11I will always show you where to go.
I'll give you a full life in the emptiest of places—firm muscles, strong bones.
You'll be like a well-watered garden, a gurgling spring that never runs dry.
12You’ll use the old rubble of past lives to build anew, rebuild the foundations from out of your past.
You'll be known as those who can fix anything, restore old ruins, rebuild and renovate, make the community livable again.
The Message (MSG) Copyright 1993, 2002, 2018 by Eugene H. Peterson
Everyone didn't leave Jerusalem and Judah for Babylon; some who left settled in Babylon permanently and helped create good living conditions there. The prophet and poet called 3rd isaiah wrote to the few who'd remained in Jerusalem and to exiles who returned. The temple was gone, the city in disrepair, no one trusted much of anyone. They needed to rebuild infrastructure that would include streets, roads, meeting places, markets for sales and exchange; they needed to rebuild reliable human community that would help with physical, material needs. They wanted to rebuild the temple.

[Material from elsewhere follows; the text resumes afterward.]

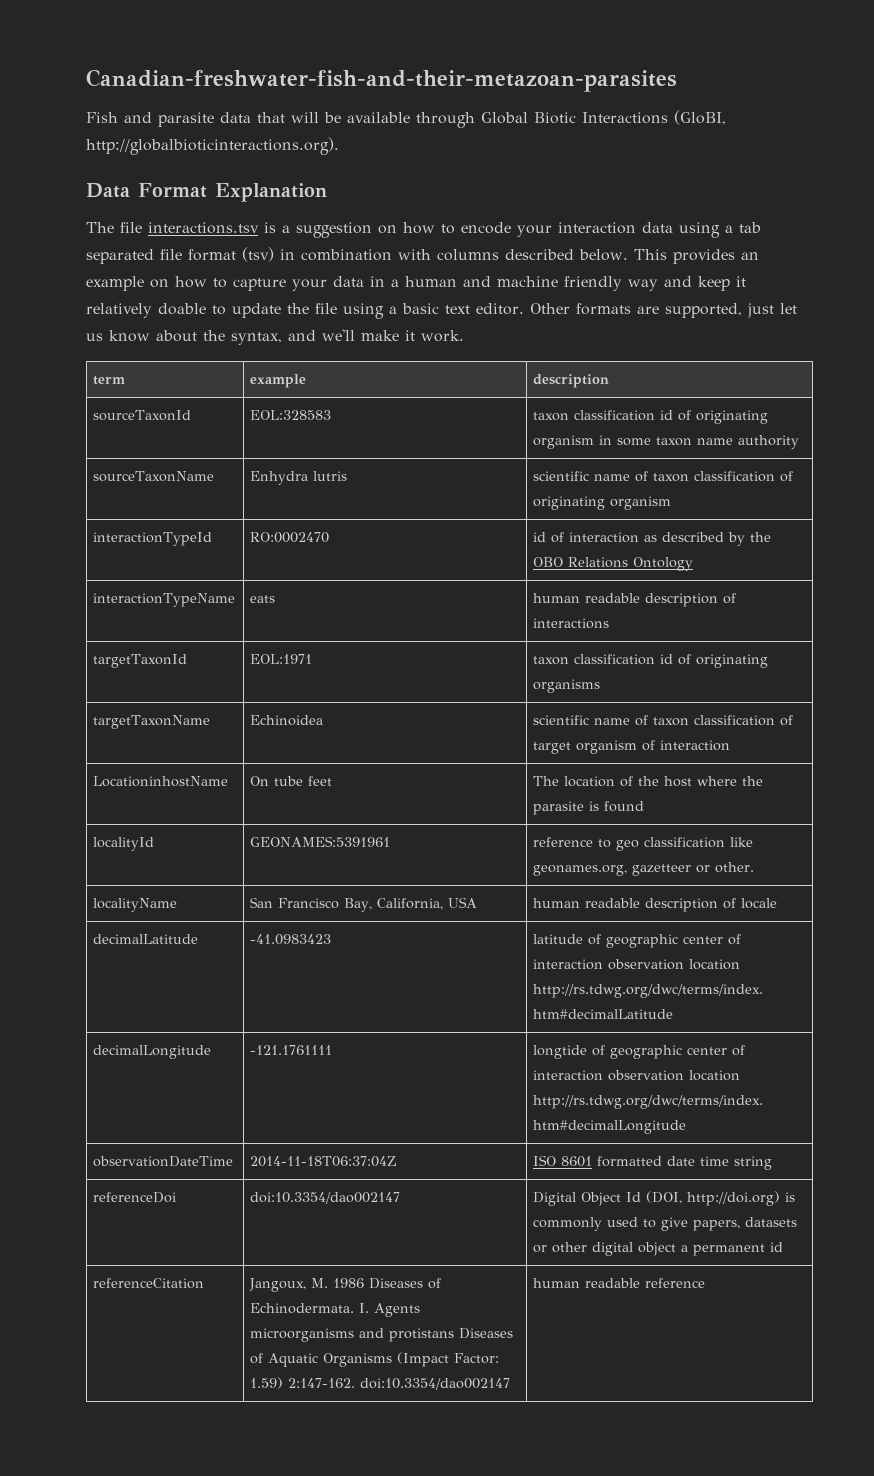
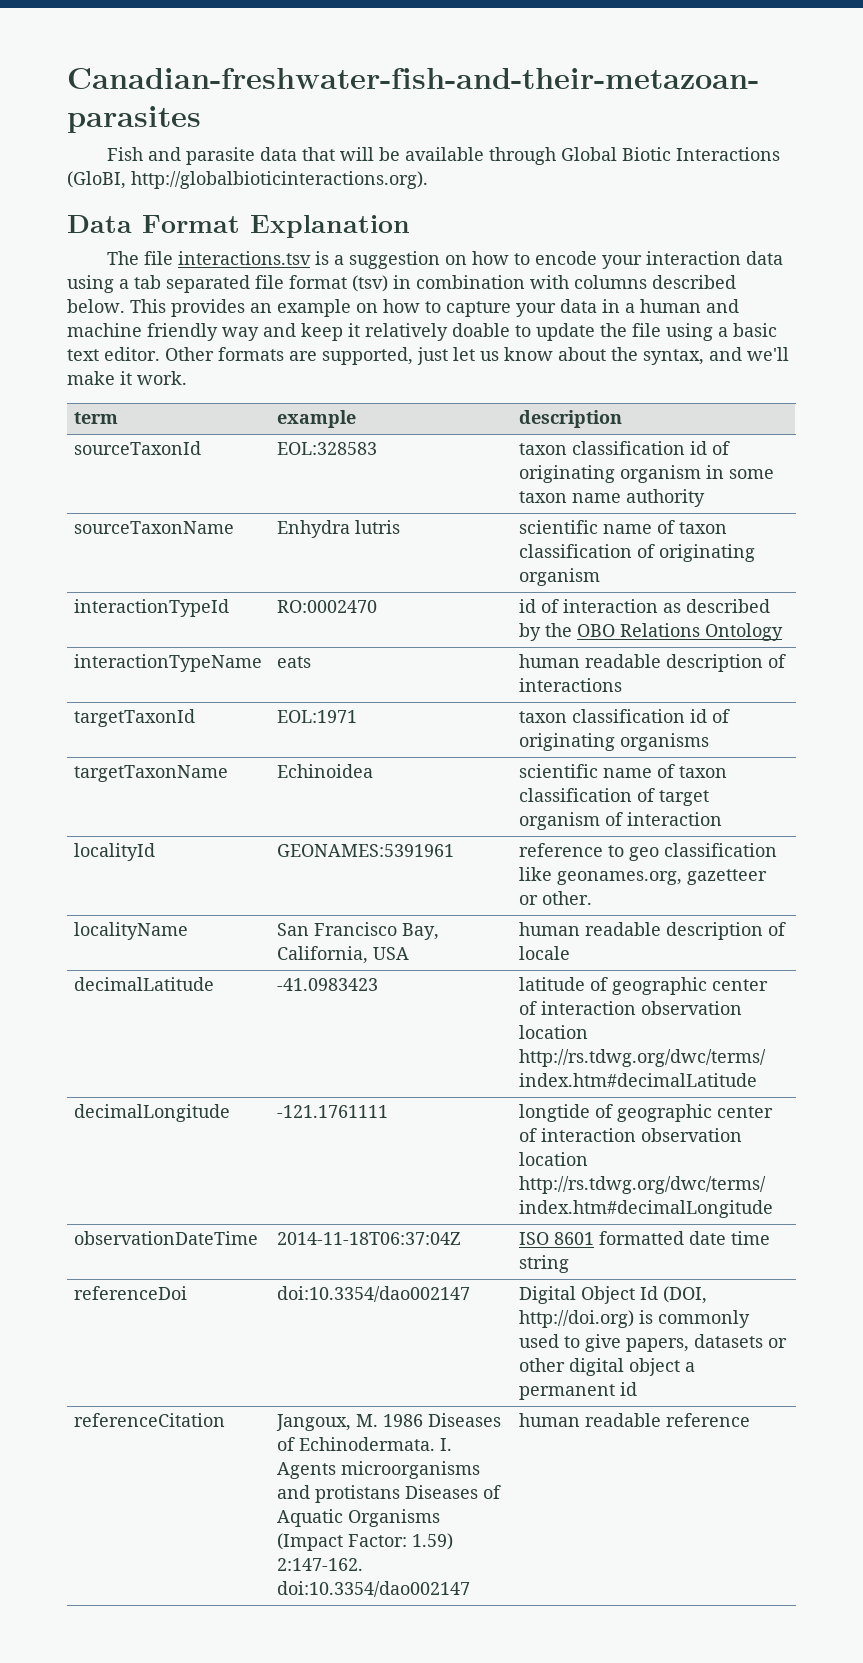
[93,776,229,787] [250,776,333,786] [533,776,764,787] [533,801,645,815] // LocationinhostName | On tube feet | The location of the host where the parasite is found -> (723, 819) none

Leading up to the Isaiah passage for today, people had been performing empty rituals and not backing up their claims to love God and neighbor with actually loving, life-affirming, situation-transforming actions. One of the revolutionary things about Yahweh, the God of the Bible, is that unlike other gods of the Ancient Near East, Yahweh didn't require appeasement, tribute, protection, or beseeching. Through Isaiah and other prophets, God tells us holy righteous living means to share your food, invite the homeless / poor into your spaces, put warm clothes on people who need them, be available to your own families. [Isaiah 58:7]
In an echo of the year-long Jubilee Sabbath, this passage connects being good neighbors with proper religious observance. It lines out a series of "if – then" conditions regarding human behaviors, God's response, and effective outcomes. This is a word about the neighbor, about the other; it's neighborology that offers guidelines for creating covenantal community where people trust God and one another. It's a word about a Holy God and a holy people of God.
You may remember Luke 4:16-19 records Jesus of Nazareth's first act of public ministry when he reads from Isaiah 61 and announces good news to the poor and release to the captives? That proclamation ties in closely with this week's passage and to the ministry God calls us to wherever and whenever we are.
COVID-19
Although when we read scripture we first ask about the historical setting that inspired it, most times we want to know "what's in it for us right here and right now." Cities and communities that need rebuilding have become familiar to us. A couple of times I've asked if our current unsettled situation with a global pandemic that seemingly won't quit, worldwide environmental devastation, ongoing social unrest, qualifies as exile, sabbath, winter, or something else. Whatever anyone names it, instructions for the Jubilee Year and from Third Isaiah give us workable ideas for rebuilding our own surroundings. Let's remember the God of liberation and homecoming also is God of resurrection!